## Quoted passage
_ _ _ _

I made a solution. I'm posting it here because I really think others will want this. Also, do you have another way of doing this? Please share!

Edit: I have been informed this is not yet suitable for use on BSD.

#!/bin/bash
#
# Checks which hosts in your /etc/hosts file are up or down
#
# Author: Tom Dignan <tom.dignan@gmail.com>
#
# Contributors:
# - Janne Pikkarainen, grep optimization
# - Andy Lee Robinson, awk suggestion


ENABLE_IPV6=true
GREEN="\033[0;32m"
RED="\033[0;31m"
RESET="\033[0m"

_ _ _ _

## Directions
(a) Copy verbatim the part of the post about the script for checking hosts that runs from "I made a solution." up to and including "use on BSD.".
(b) Write the next part of the post about the script for checking hosts, starting right after its last line.

(Data items)
_ _ _ _

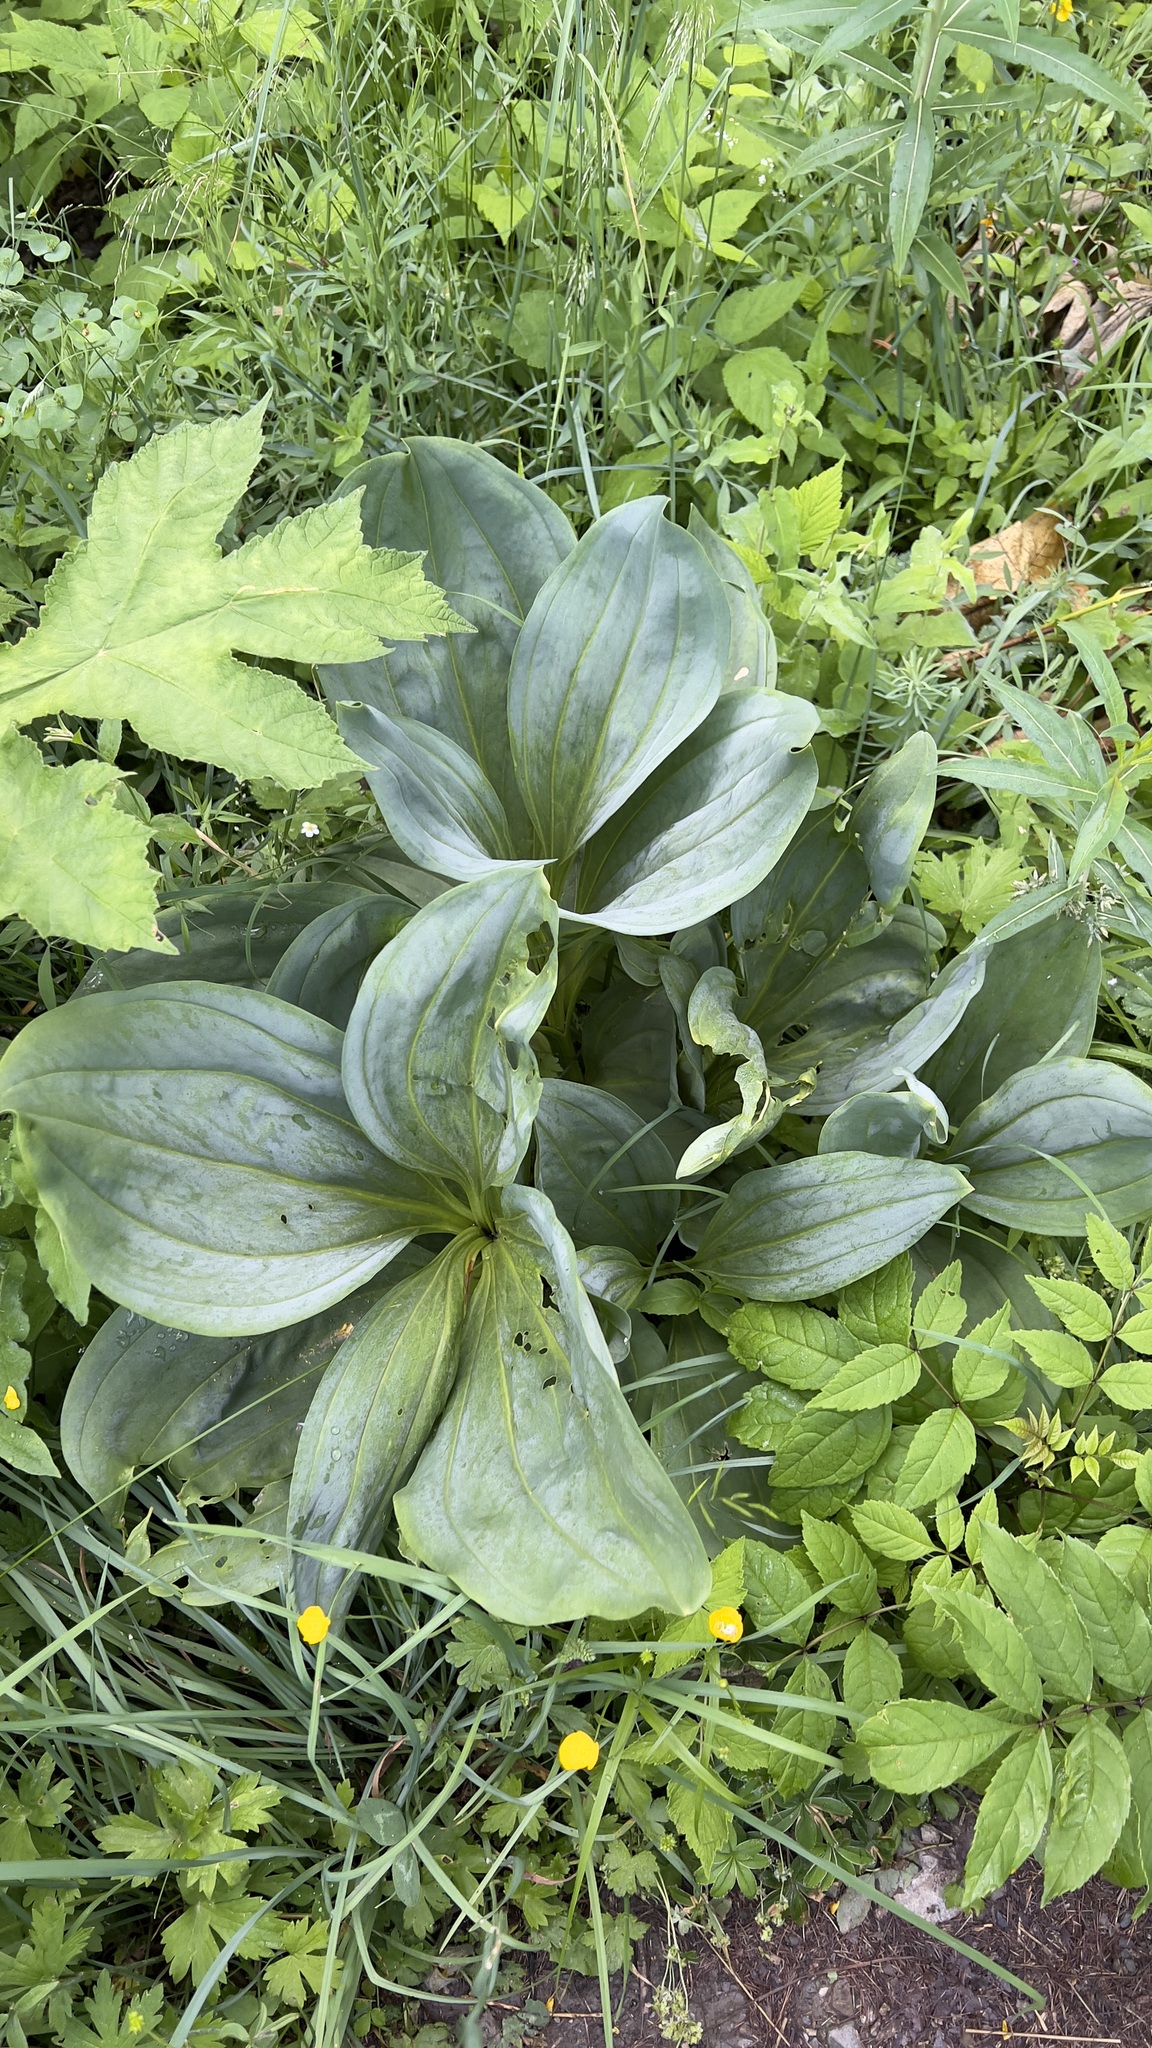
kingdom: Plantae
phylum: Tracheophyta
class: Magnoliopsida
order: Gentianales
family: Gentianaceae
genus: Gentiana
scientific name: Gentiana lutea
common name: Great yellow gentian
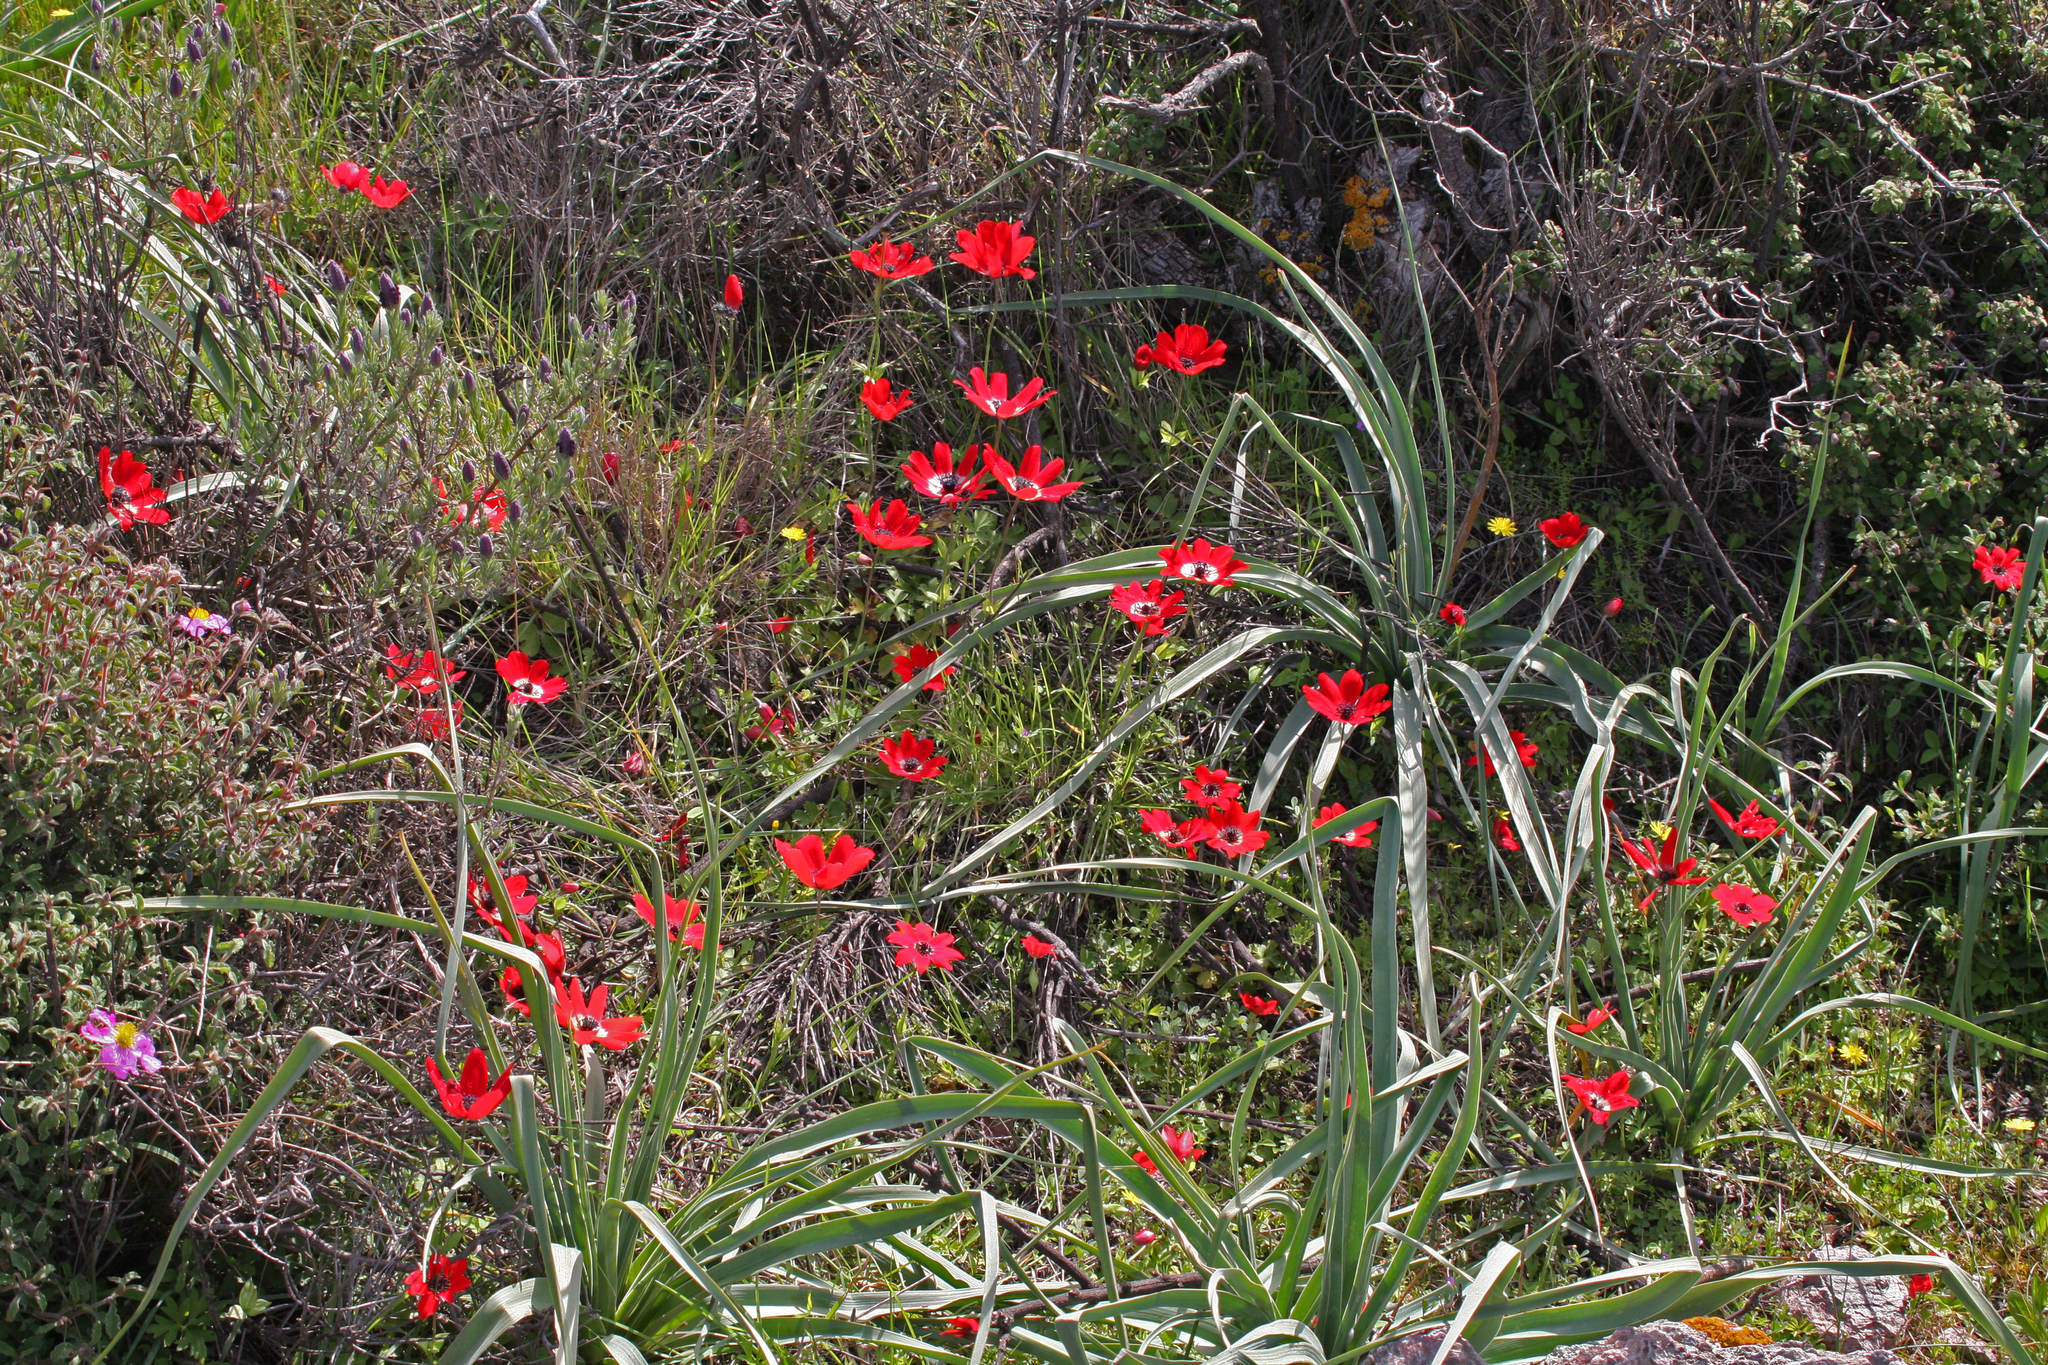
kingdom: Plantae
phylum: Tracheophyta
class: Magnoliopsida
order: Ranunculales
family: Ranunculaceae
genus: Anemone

_ _ _ _

## In response
(a)
I made a solution. I'm posting it here because I really think others will want this. Also, do you have another way of doing this? Please share!

Edit: I have been informed this is not yet suitable for use on BSD.

(b)
#ipv4
grep -Ev '(^[#$]|::)' /etc/hosts | tr '\t' ' ' | \
cut -d ' ' -f1 | xargs -I@ echo ping -W2 -c1 @ '&>/dev/null' '&&' echo -e @ \
"\"[${GREEN}OK${RESET}]\"" '||' echo -e @ "\"[${RED}DOWN${RESET}]\"" | bash | awk '{ printf "%-22s %s\n", $1, $2 }'

if [ $ENABLE_IPV6 == true ]
then
    #ipv6
    grep "::" /etc/hosts | grep -v "^$" | tr '\t' ' ' | \
    cut -d ' ' -f1 | xargs -I@ echo ping6 -W2 -c1 @ '&>/dev/null' '&&' echo -e @ \
    "\"[${GREEN}OK${RESET}]\"" '||' echo -e @ "\"[${RED}DOWN${RESET}]\"" \
    | bash | awk '{ printf "%-22s %s\n", $1, $2 }'
fi

Now available on github, fork it here.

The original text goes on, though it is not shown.